Role of guanine nucleotides in the stimulation of thyroid adenylate cyclase by prostaglandin E1 and cholera toxin.

Cholera toxin in the presence of GTP increased adenylate cyclase activity in a purified bovine thyroid plasma membrane preparation, whereas, in the presence of guanosine 5'-(beta, gamma-imido)-triphosphate (Gpp(NH)P), cholera toxin had no stimulatory effect. Similarly, prostaglandin E1 enhanced the adenylate cyclase activity induced by GTP but not by Gpp(NH)p. Gpp(NH)p-stimulated adenylate cyclase activity, assayed with hydrolysis-resistant adenosine 5'-(beta, gamma-imido)-[32P]triphosphate as substrate and no ATP-regenerating system was inhibited by GDP in a competitive fashion. Furthermore, prostaglandin E1, but not cholera toxin, influenced the GDP inhibition of Gpp(NH)p-stimulated activity by increasing the concentration of GDP resulting in 50% inhibition approx. 2-fold. Inosyl nucleotides mimicked the effects of guanyl nucleotides on thyroid adenylate cyclase in that ITP could substitute for GTP in enhancing cholera toxin- and prostaglandin #1-induced activities and that inosine 5'(beta, gamma-imido)-triphosphate [Ipp(NH)p] was also a potent stimulator per se.

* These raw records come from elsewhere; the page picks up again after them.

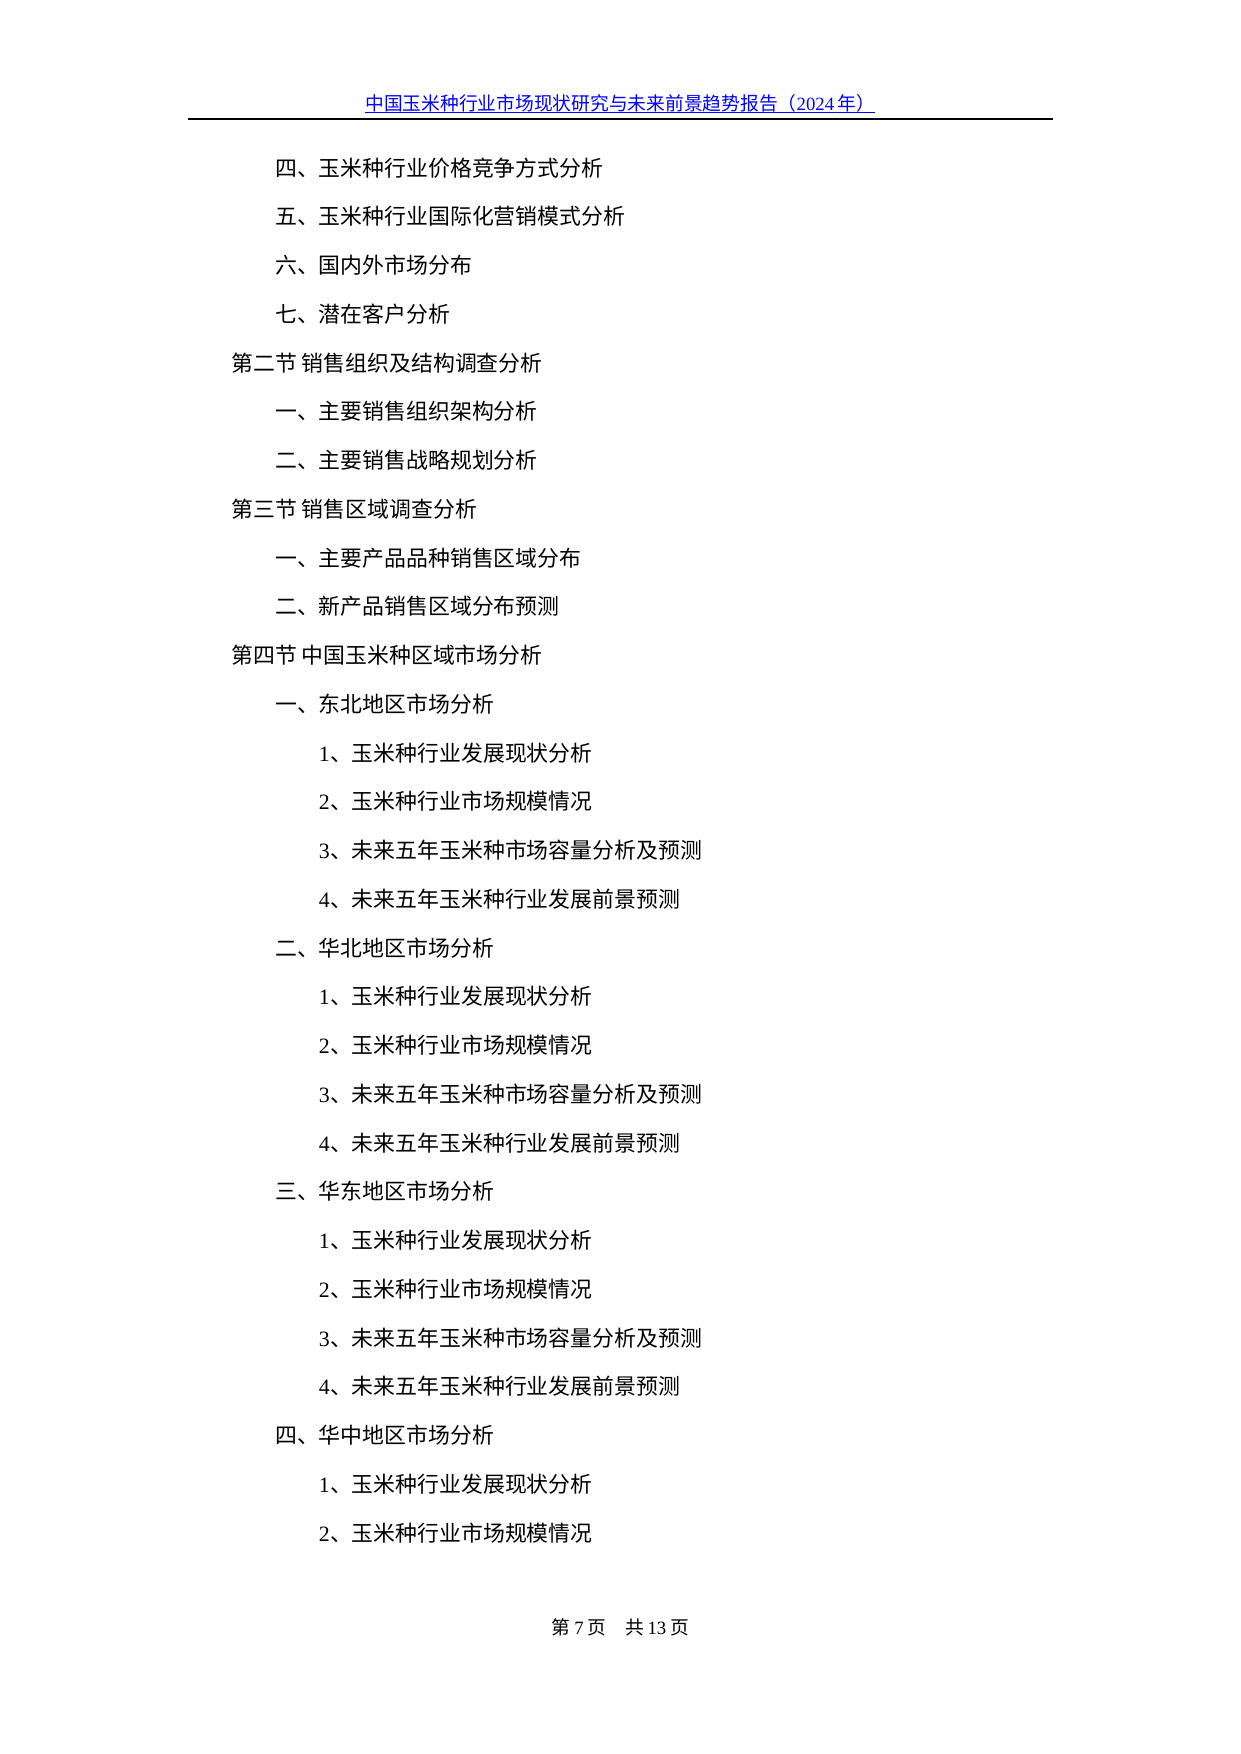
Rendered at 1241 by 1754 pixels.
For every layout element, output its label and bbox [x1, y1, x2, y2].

text [187, 150, 1053, 1548]
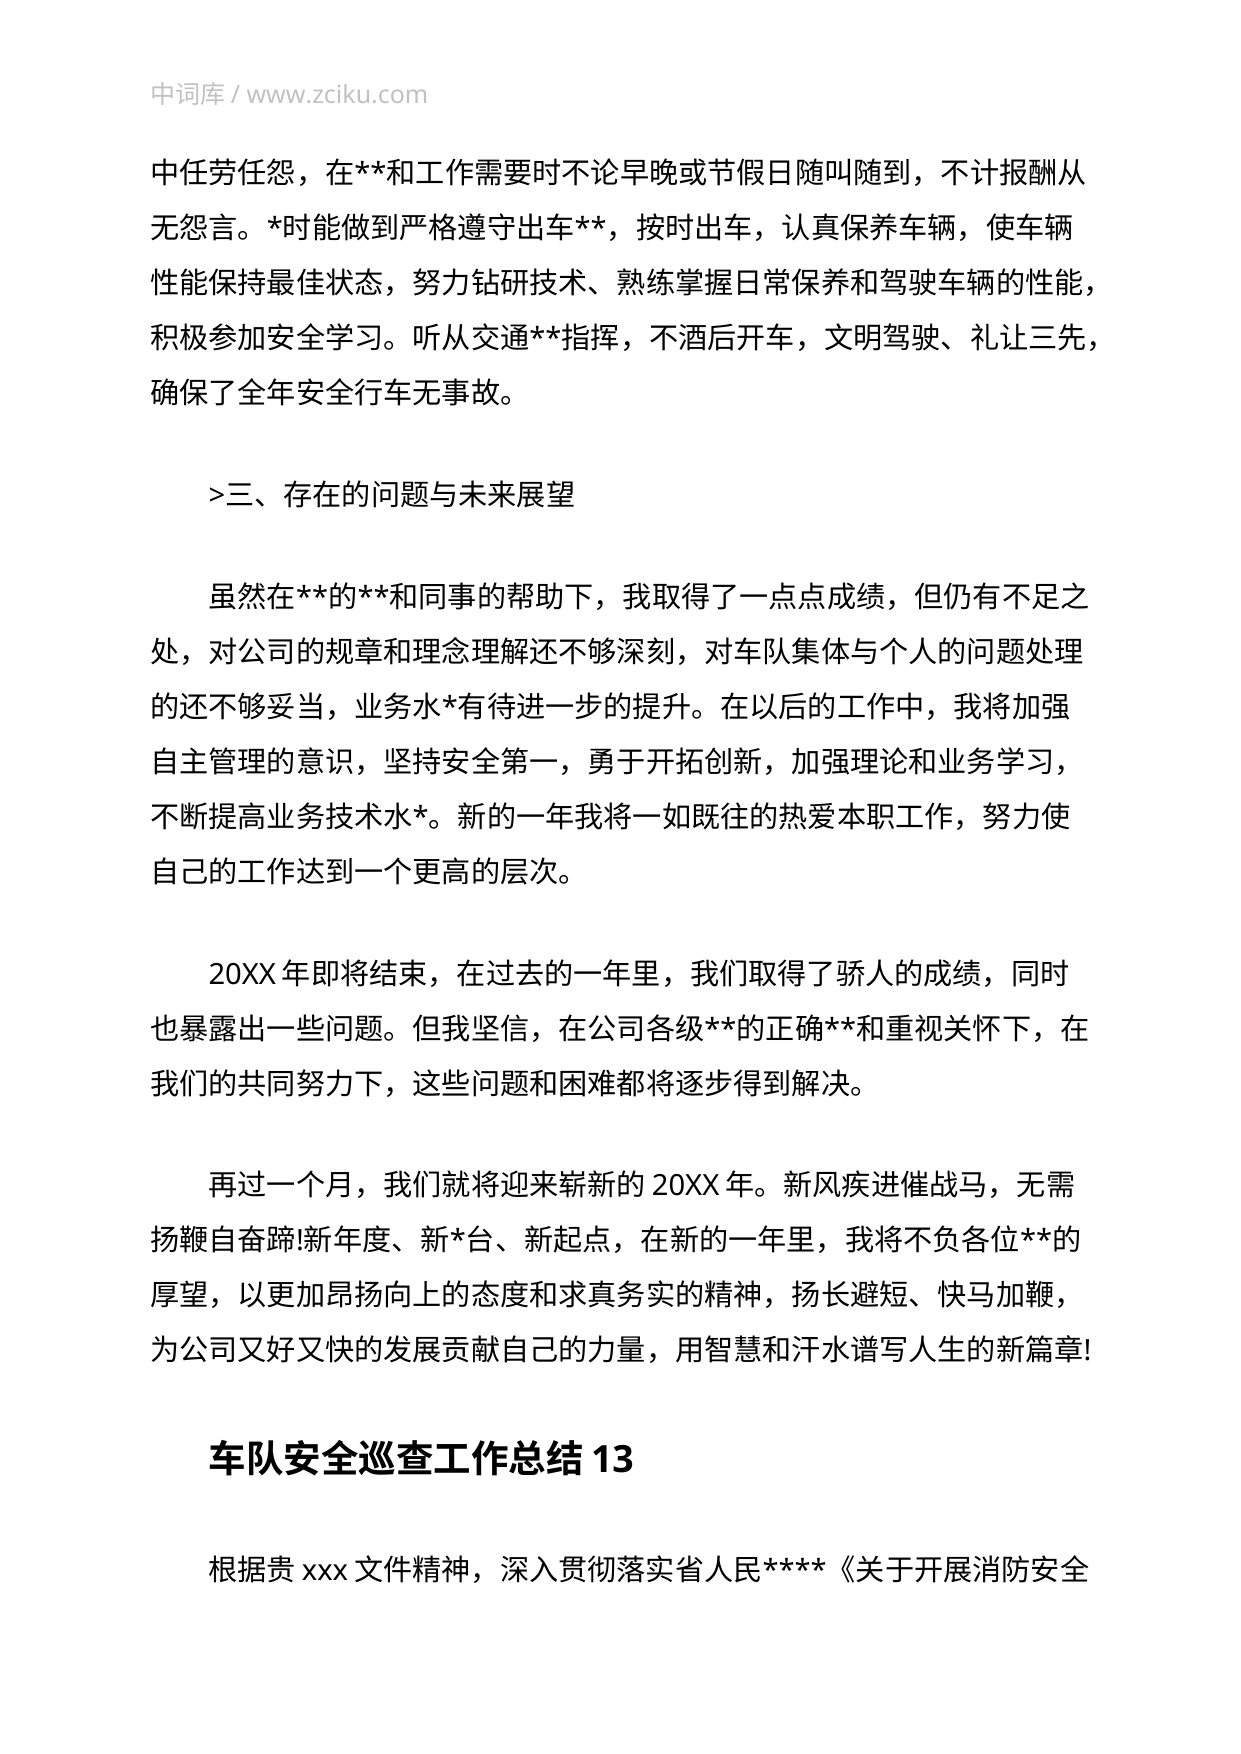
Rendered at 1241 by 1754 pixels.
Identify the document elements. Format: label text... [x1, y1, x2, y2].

text >三、存在的问题与未来展望 [150, 472, 1090, 514]
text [150, 1546, 1090, 1589]
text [150, 150, 1090, 412]
text 再过一个月，我们就将迎来崭新的20XX年。新风疾进催战马，无需扬鞭自奋蹄!新年度、新*台、新起点，在新的一年里，我将不负各位**的厚望，以更加昂扬向上的态度和求真务实的精神，扬长避短、快马加鞭，为公司又好又快的发展贡献自己的力量，用智慧和汗水谱写人生的新篇章! [150, 1162, 1090, 1369]
text 虽然在**的**和同事的帮助下，我取得了一点点成绩，但仍有不足之处，对公司的规章和理念理解还不够深刻，对车队集体与个人的问题处理的还不够妥当，业务水*有待进一步的提升。在以后的工作中，我将加强自主管理的意识，坚持安全第一，勇于开拓创新，加强理论和业务学习，不断提高业务技术水*。新的一年我将一如既往的热爱本职工作，努力使自己的工作达到一个更高的层次。 [150, 574, 1090, 891]
text 20XX年即将结束，在过去的一年里，我们取得了骄人的成绩，同时也暴露出一些问题。但我坚信，在公司各级**的正确**和重视关怀下，在我们的共同努力下，这些问题和困难都将逐步得到解决。 [150, 950, 1090, 1102]
text 车队安全巡查工作总结13 [150, 1429, 1090, 1483]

Conclusions. (1) Cholera Toxin and prostaglandin E1 enhance thyroid adenylate cyclase activation by GTP (or ITP), but have no stimulatory effect on the Gpp(NH)p (or Ipp(NH)p) response; (2) the stimulatory effect of prostaglandin E1 on adenylate cyclase may result from decreased affinity for GDP at the guanine nucleotide regulatory site; (3) the date regarding cholera toxin stimulation of thyroid adenylate cyclase are consistent with the hypothesis that cholera toxin exerts its effect by inhibiting an endogenous GTPase.